WASHINGTON — AT&T announced in a letter Tuesday that it is withdrawing its commission permit application for the controversial Short Hill facility in Loudoun County.
Scott Rushin, AT&T’s principal technical architect, wrote in a letter to Loudoun County’s director of planning and zoning, that the company has decided to suspend its plans to construct the proposed building that would have been a part of its telephone transmission utility substation on Short Hill Mountain.
“We do not come to this decision easily,” Rushin said in the letter.
The proposed site has caused controversy in the county. There was speculation that the site was or would become a data center. Western Loudoun residents expressed concerns at community and board meetings before the company’s withdrawal.

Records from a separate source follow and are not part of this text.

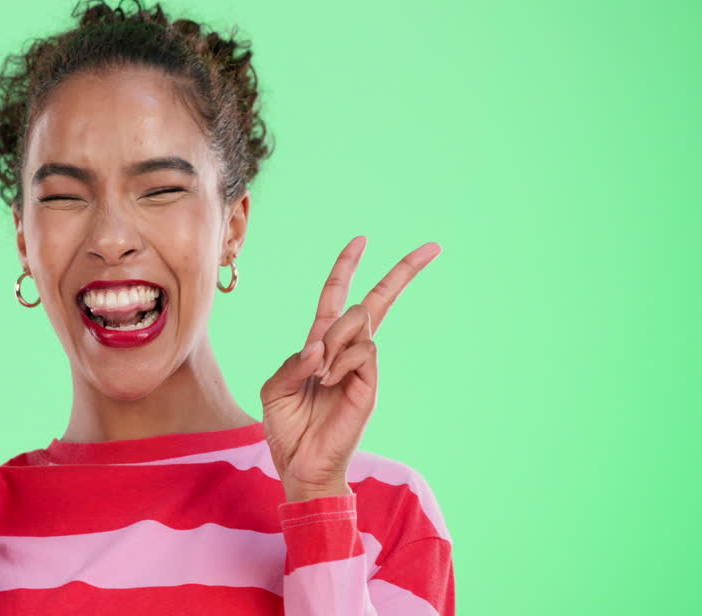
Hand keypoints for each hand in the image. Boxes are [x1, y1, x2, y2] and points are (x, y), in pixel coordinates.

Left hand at [259, 236, 440, 500]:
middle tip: (432, 247)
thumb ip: (292, 362)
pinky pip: (362, 350)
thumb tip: (319, 345)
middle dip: (401, 272)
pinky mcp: (371, 383)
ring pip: (359, 323)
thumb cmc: (286, 430)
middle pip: (375, 301)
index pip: (337, 298)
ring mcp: (361, 367)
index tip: (360, 239)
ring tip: (319, 375)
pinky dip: (339, 359)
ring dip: (333, 340)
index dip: (347, 267)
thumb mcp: (274, 390)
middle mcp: (344, 351)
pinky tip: (327, 380)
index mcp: (319, 346)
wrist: (301, 467)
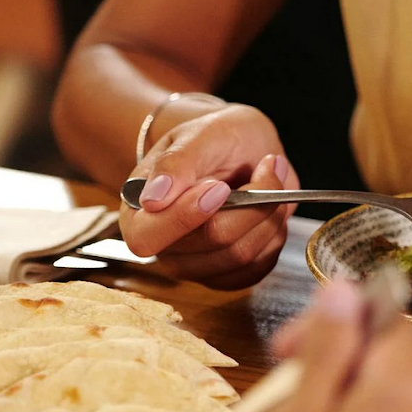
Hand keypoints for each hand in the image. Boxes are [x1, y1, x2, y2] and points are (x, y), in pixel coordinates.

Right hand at [120, 103, 298, 289]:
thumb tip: (152, 201)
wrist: (241, 148)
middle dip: (250, 202)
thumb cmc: (213, 139)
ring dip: (268, 214)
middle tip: (264, 167)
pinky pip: (260, 265)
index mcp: (138, 215)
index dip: (186, 216)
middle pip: (213, 241)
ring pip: (243, 254)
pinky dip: (274, 233)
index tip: (219, 186)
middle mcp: (164, 248)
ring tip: (268, 181)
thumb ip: (174, 164)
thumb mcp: (197, 135)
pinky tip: (269, 208)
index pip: (148, 237)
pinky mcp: (229, 276)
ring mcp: (197, 266)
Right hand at [241, 280, 411, 411]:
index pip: (380, 318)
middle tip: (269, 409)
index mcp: (407, 388)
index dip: (329, 325)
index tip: (283, 352)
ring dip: (323, 410)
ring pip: (374, 401)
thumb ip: (327, 348)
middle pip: (377, 360)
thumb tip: (344, 290)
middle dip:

After the announcement, supervisors Geary Higgins and Tony Buffington notified residents that AT&T’s permit, which was approved by the Planning Commission in late April, “ultimately did not provide adequate protection of Short Hill or preservation of the rural character of the rural policy area.”
Also, they said the withdrawal “is in the best interests of the County.”
The Board of Supervisors were scheduled to vote next week on whether to grant AT&T the commission permit for the expansion. However, due to the withdrawal, Higgins and Buffington said the board will “entertain a motion to not affirm the action of the Planning Commission.”